Snoring is the sound produced by the vibration of soft tissues in the throat as air struggles to pass through a narrowed airway during sleep. This turbulent airflow causes the pharyngeal structures to flutter, generating the characteristic noise. The question of whether snoring occurs, and how loudly, is not consistent across the night; it changes dramatically depending on the specific phase of the sleep cycle. To understand the different patterns of nighttime breathing, it is helpful to examine how the body’s physiology shifts between the two main states of sleep, Non-Rapid Eye Movement (NREM) and Rapid Eye Movement (REM).
The Mechanics of Sleep Stages
The sleep cycle is broadly divided into NREM and REM stages, each having a distinct effect on muscle tone, which directly influences the upper airway. NREM sleep, which includes the deepest, most restorative stage, is characterized by a general relaxation of most skeletal muscles. However, the muscles responsible for keeping the upper airway open retain some level of protective activity. This residual tone in the pharyngeal dilator muscles works to maintain the airway’s structure against the negative pressure of inhalation, meaning the airway narrows compared to wakefulness but is not maximally collapsible.
As the night progresses, the brain enters REM sleep, a state marked by heightened brain activity resembling wakefulness, coupled with a near-complete loss of muscle tone in the body’s skeletal muscles. This temporary paralysis, known as atonia, affects the muscles of the upper airway, removing the primary defense against collapse. The upper airway dilator muscles become profoundly suppressed, losing the activity present during NREM sleep. This physiological shift significantly increases the collapsibility and resistance of the airway, setting the stage for different types of breathing events.
How Snoring Changes Between Stages
Snoring is generally most frequent and loudest during the deepest stages of NREM sleep. In these stages, the muscles are relaxed just enough to cause a significant narrowing of the pharynx, creating substantial air turbulence. They still possess sufficient tone, however, to allow the soft tissues to vibrate intensely. This state—narrowed but not completely collapsed—is ideal for generating the loud, consistent sound associated with primary snoring.
During REM sleep, however, the nature of breathing disturbances shifts due to the profound muscle atonia. The near-total collapse of the upper airway often prevents the tissues from vibrating, meaning that loud, conventional snoring may decrease or stop entirely. Instead of a loud snore, the complete loss of muscle tone makes the airway maximally prone to full obstruction. This can lead to more severe, but often quieter, breathing events like apneas (cessation of breathing) and hypopneas (shallow breathing).
The breathing events that occur in REM sleep can be more damaging because the body’s response to low oxygen is less effective, and the respiratory rhythm is more irregular than in NREM sleep. While simple snoring is less common in REM, the breathing disturbances associated with Obstructive Sleep Apnea (OSA) are often at their most severe in this stage. The complete lack of protective muscle tone means the airway is most unstable, resulting in a higher rate of severe respiratory events.

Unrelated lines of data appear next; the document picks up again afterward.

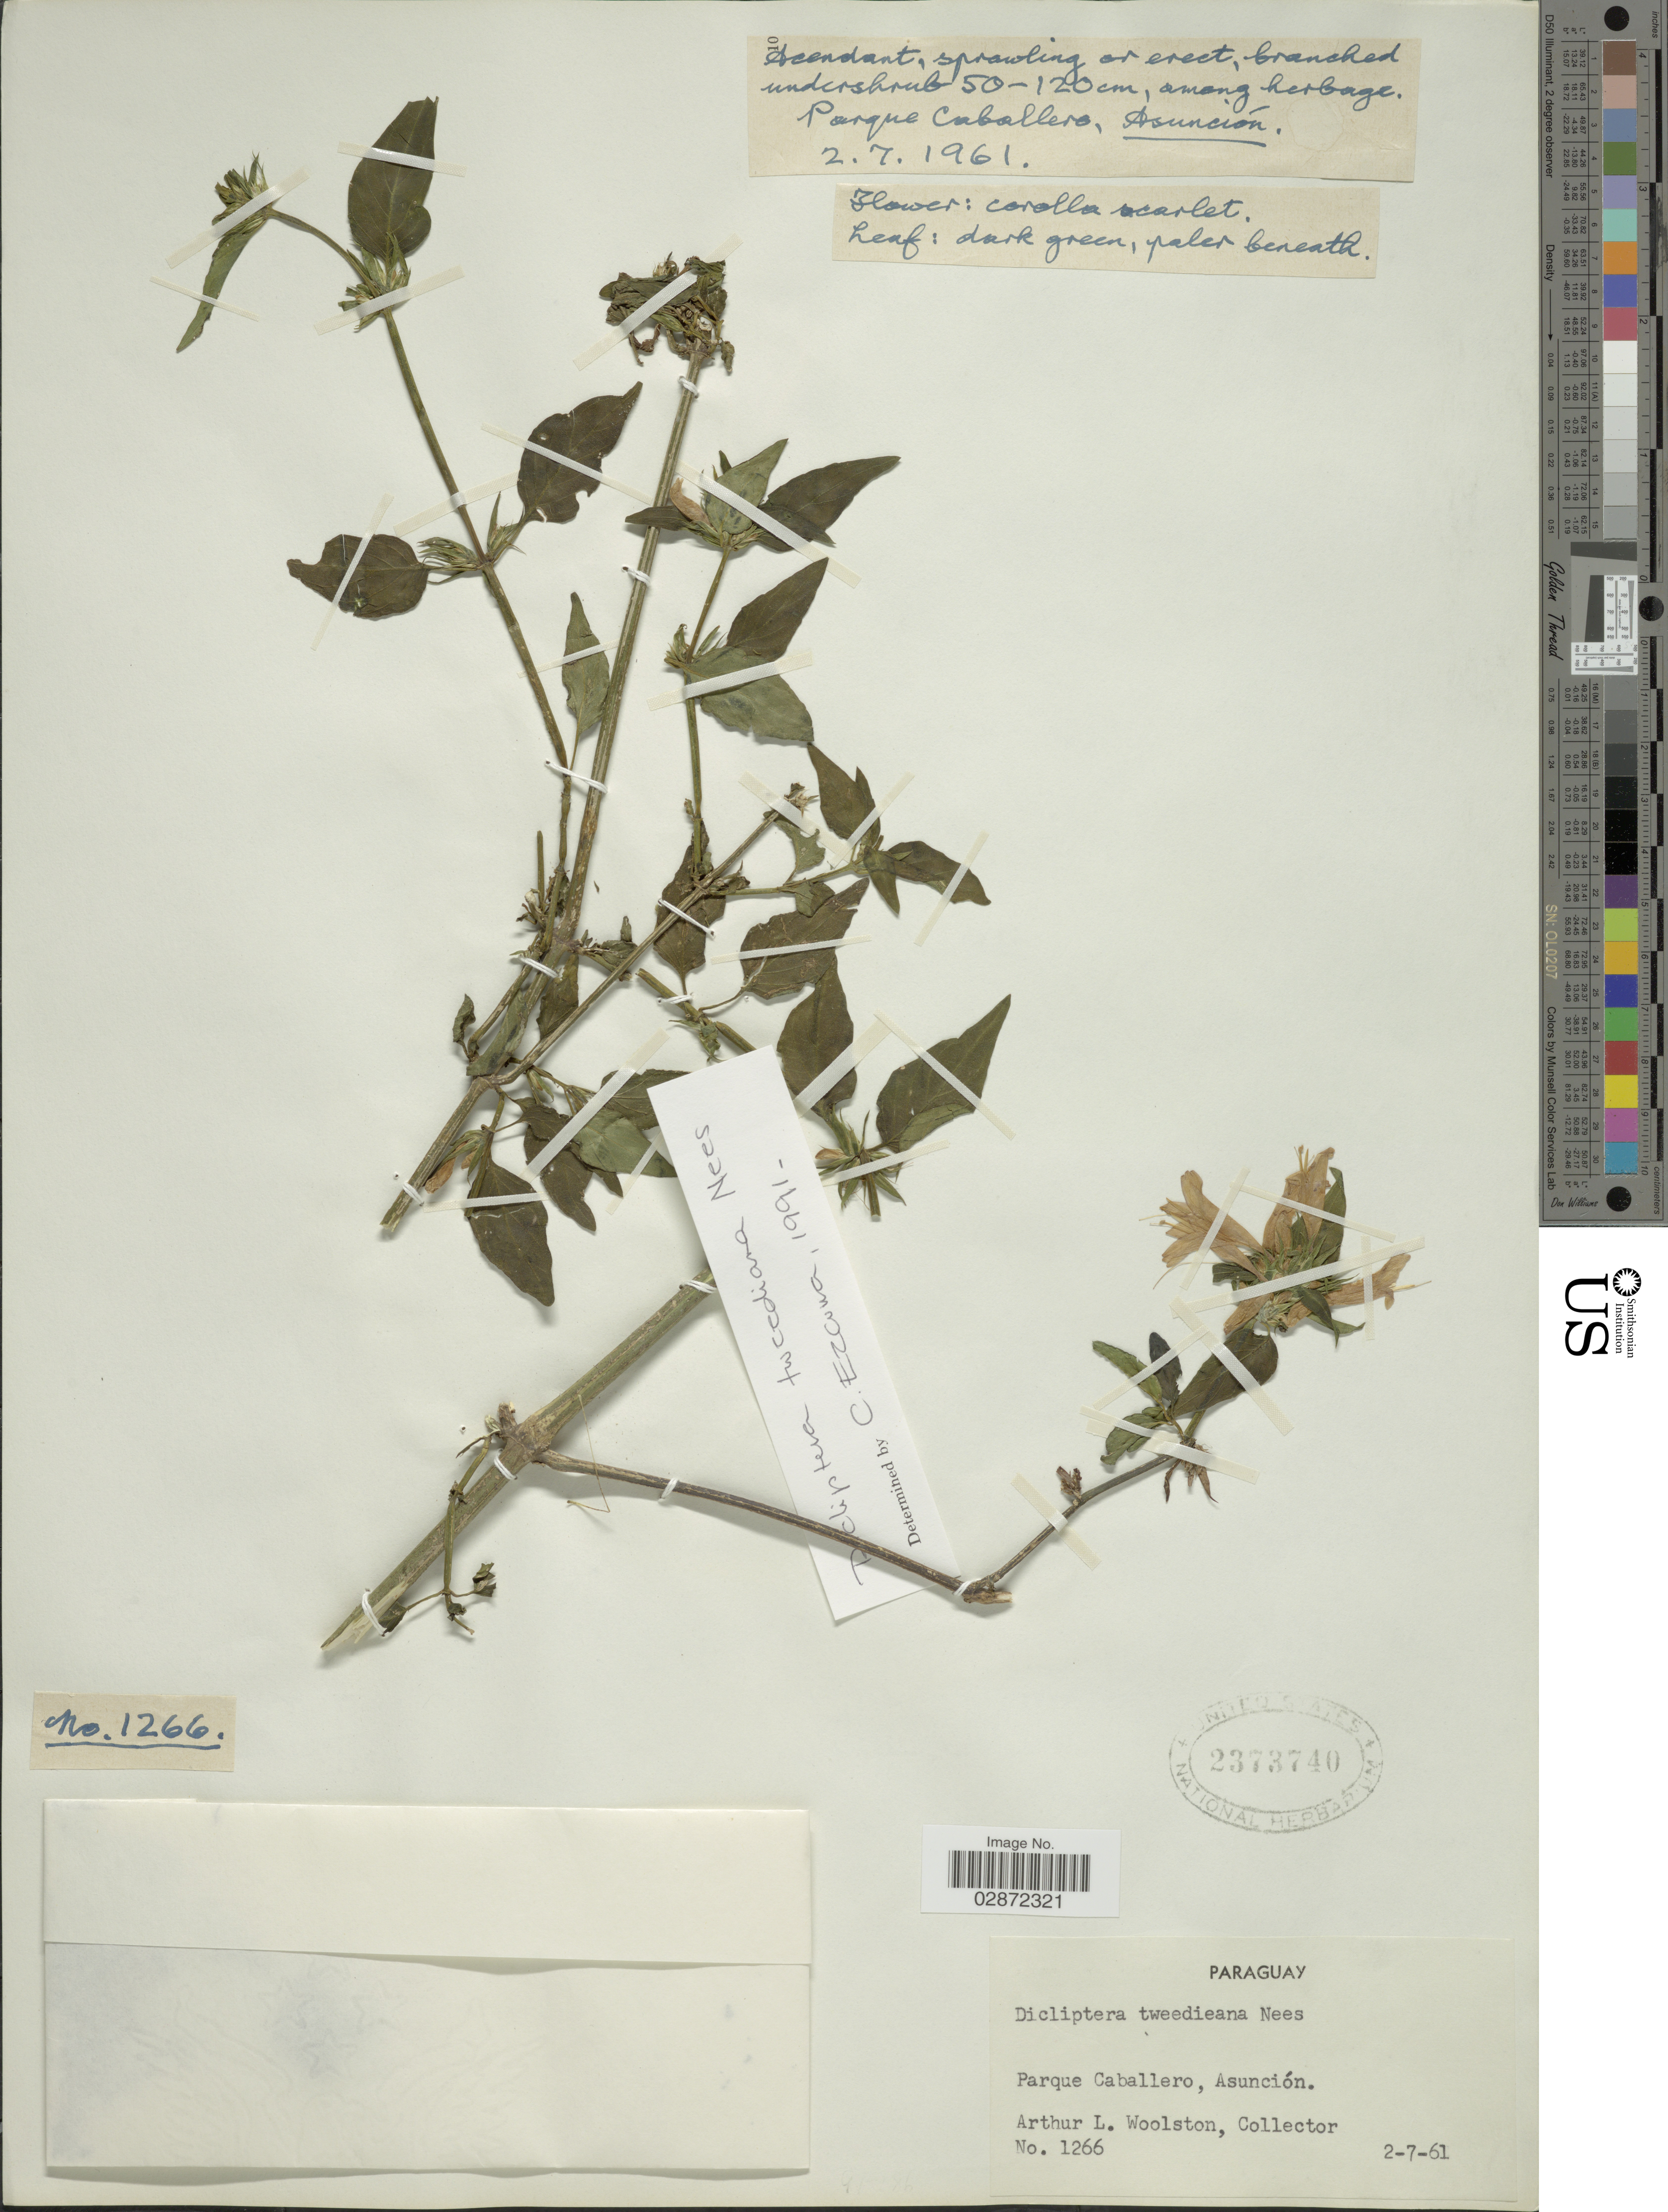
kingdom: Plantae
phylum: Tracheophyta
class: Magnoliopsida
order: Lamiales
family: Acanthaceae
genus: Dicliptera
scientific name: Dicliptera squarrosa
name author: Nees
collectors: A. L. Woolston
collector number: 1266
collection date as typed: Transcribed d/m/y: 2/7/61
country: Paraguay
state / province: Asuncion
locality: Parque Caballero.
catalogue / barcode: US 2373740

Diagnostic Importance of Stage-Dependent Snoring
The distinct patterns of breathing in NREM versus REM sleep are important for diagnosing and treating sleep-related breathing disorders. Sleep specialists use polysomnography, a comprehensive sleep study, to measure the frequency of apneas and hypopneas in both NREM and REM states. This allows for the calculation of stage-specific Apnea-Hypopnea Index (AHI) values, which can vary widely.
Many patients with OSA experience a significant worsening of their condition during REM sleep, a phenomenon known as “REM-predominant OSA.” This diagnosis is made when the AHI is substantially higher during REM sleep than during NREM sleep. Recognizing this distinction influences the overall clinical picture and the choice of treatment.
For example, if a patient’s breathing disturbances are primarily limited to NREM sleep or occur only when sleeping on their back, strategies like positional therapy might be an effective option. Conversely, REM-predominant OSA indicates a breathing issue that is less dependent on physical position and more on the physiological state of atonia. This often requires more continuous support, such as a Continuous Positive Airway Pressure (CPAP) machine. Understanding the specific sleep stage where the airway instability is greatest is fundamental to creating a targeted and effective treatment plan.